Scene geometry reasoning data
-*-*-

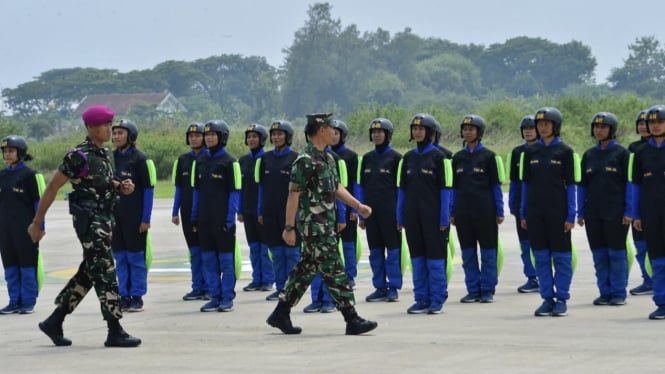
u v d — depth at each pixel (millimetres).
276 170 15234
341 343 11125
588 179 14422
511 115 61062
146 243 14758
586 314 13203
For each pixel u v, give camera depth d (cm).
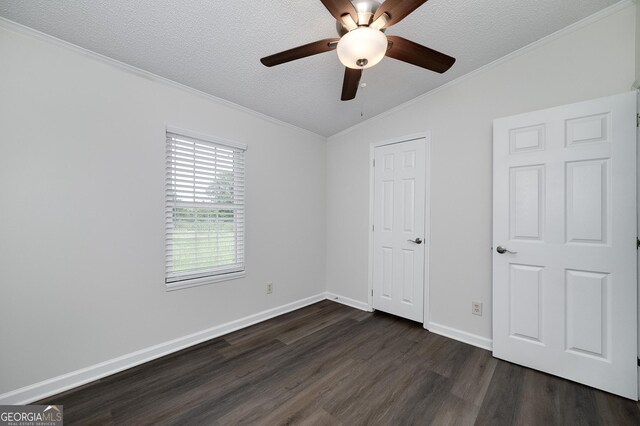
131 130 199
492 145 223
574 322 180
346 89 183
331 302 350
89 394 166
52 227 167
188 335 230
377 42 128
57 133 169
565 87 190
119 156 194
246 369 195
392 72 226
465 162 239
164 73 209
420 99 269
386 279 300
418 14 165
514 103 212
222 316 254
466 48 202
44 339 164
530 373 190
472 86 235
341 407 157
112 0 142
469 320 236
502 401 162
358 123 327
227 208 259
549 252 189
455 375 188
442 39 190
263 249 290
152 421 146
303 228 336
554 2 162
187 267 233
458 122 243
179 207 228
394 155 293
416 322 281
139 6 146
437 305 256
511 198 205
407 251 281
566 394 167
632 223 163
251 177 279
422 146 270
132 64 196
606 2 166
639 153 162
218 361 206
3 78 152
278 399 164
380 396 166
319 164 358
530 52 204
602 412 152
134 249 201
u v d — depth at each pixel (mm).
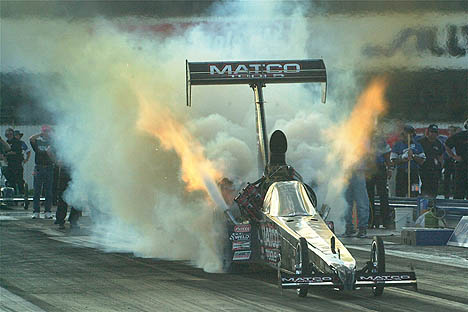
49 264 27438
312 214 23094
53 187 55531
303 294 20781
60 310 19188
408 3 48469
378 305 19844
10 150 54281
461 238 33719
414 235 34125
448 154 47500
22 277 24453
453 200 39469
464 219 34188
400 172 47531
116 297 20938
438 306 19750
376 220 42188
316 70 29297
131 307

-*-*-

**TASK DIRECTIONS**
Take from the entries every line that has the string "each".

**TASK ANSWER**
u v d — depth at each pixel (millimetres).
For each pixel u v, give camera depth d (cm).
u v d — depth at each pixel (mm).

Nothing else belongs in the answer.